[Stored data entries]

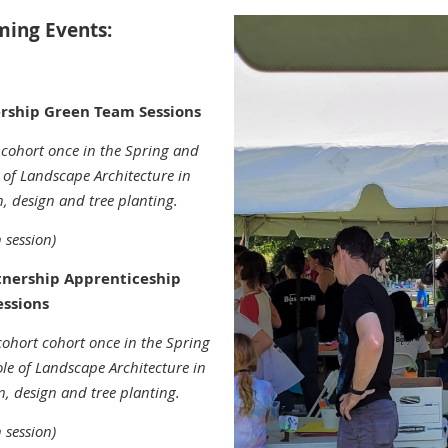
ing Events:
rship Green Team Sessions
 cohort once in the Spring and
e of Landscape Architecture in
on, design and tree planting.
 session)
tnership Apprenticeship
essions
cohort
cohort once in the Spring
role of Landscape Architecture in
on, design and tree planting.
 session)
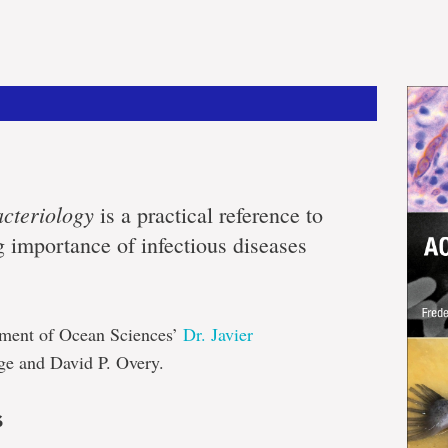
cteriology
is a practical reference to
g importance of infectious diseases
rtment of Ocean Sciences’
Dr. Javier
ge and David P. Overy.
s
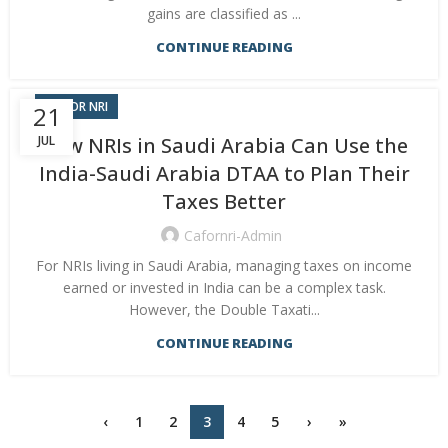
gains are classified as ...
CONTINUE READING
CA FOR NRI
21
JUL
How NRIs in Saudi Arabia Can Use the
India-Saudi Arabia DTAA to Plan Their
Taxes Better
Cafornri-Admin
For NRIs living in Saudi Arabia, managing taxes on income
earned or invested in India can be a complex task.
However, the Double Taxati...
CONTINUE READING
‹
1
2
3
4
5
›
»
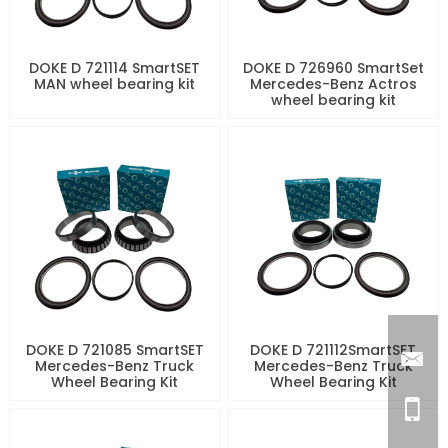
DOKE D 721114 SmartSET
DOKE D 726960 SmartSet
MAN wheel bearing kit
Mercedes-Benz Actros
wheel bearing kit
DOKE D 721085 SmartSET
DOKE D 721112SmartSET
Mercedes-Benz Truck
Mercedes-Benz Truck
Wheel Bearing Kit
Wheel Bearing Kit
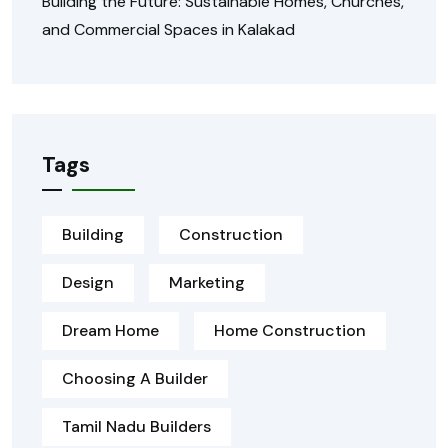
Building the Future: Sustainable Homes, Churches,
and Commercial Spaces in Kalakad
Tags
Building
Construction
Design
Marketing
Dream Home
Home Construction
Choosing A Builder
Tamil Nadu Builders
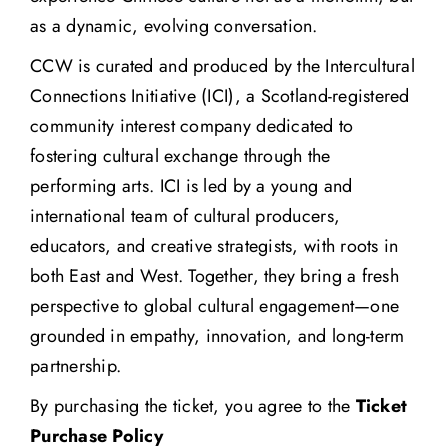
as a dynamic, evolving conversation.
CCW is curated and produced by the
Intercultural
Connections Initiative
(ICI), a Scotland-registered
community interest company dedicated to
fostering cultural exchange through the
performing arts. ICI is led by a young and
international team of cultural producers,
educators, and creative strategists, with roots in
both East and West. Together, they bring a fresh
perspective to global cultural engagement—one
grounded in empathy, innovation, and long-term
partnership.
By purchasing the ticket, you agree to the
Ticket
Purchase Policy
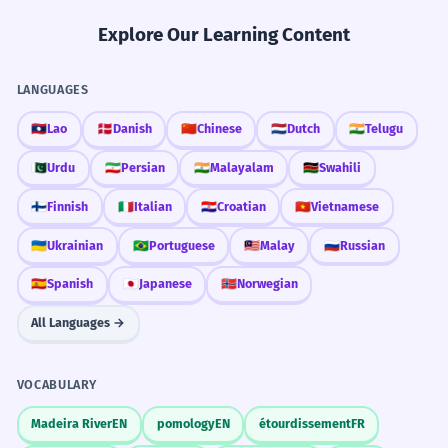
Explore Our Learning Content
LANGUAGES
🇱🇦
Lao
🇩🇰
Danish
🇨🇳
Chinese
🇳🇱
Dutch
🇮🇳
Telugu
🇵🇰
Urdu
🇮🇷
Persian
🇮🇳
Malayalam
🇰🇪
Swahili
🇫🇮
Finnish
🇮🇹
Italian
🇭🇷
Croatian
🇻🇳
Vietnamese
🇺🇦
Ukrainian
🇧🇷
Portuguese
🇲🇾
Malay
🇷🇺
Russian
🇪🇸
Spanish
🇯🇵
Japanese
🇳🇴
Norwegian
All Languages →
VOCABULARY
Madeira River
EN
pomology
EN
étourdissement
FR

[GOAL OF THE EXERCISE]
Word for word, print all of the data; skip the pictures.

[OUTPUT OF THE TASK]
ing Events:
rship Green Team Sessions
 cohort once in the Spring and
e of Landscape Architecture in
on, design and tree planting.
 session)
tnership Apprenticeship
essions
cohort
cohort once in the Spring
role of Landscape Architecture in
on, design and tree planting.
 session)
cteriology
is a practical reference to
g importance of infectious diseases
rtment of Ocean Sciences’
Dr. Javier
ge and David P. Overy.
s
gains are classified as ...
CONTINUE READING
CA FOR NRI
21
JUL
How NRIs in Saudi Arabia Can Use the
India-Saudi Arabia DTAA to Plan Their
Taxes Better
Cafornri-Admin
For NRIs living in Saudi Arabia, managing taxes on income
earned or invested in India can be a complex task.
However, the Double Taxati...
CONTINUE READING
‹
1
2
3
4
5
›
»
DOKE D 721114 SmartSET
DOKE D 726960 SmartSet
MAN wheel bearing kit
Mercedes-Benz Actros
wheel bearing kit
DOKE D 721085 SmartSET
DOKE D 721112SmartSET
Mercedes-Benz Truck
Mercedes-Benz Truck
Wheel Bearing Kit
Wheel Bearing Kit
Building the Future: Sustainable Homes, Churches,
and Commercial Spaces in Kalakad
Tags
Building
Construction
Design
Marketing
Dream Home
Home Construction
Choosing A Builder
Tamil Nadu Builders
as a dynamic, evolving conversation.
CCW is curated and produced by the
Intercultural
Connections Initiative
(ICI), a Scotland-registered
community interest company dedicated to
fostering cultural exchange through the
performing arts. ICI is led by a young and
international team of cultural producers,
educators, and creative strategists, with roots in
both East and West. Together, they bring a fresh
perspective to global cultural engagement—one
grounded in empathy, innovation, and long-term
partnership.
By purchasing the ticket, you agree to the
Ticket
Purchase Policy
Explore Our Learning Content
LANGUAGES
🇱🇦
Lao
🇩🇰
Danish
🇨🇳
Chinese
🇳🇱
Dutch
🇮🇳
Telugu
🇵🇰
Urdu
🇮🇷
Persian
🇮🇳
Malayalam
🇰🇪
Swahili
🇫🇮
Finnish
🇮🇹
Italian
🇭🇷
Croatian
🇻🇳
Vietnamese
🇺🇦
Ukrainian
🇧🇷
Portuguese
🇲🇾
Malay
🇷🇺
Russian
🇪🇸
Spanish
🇯🇵
Japanese
🇳🇴
Norwegian
All Languages →
VOCABULARY
Madeira River
EN
pomology
EN
étourdissement
FR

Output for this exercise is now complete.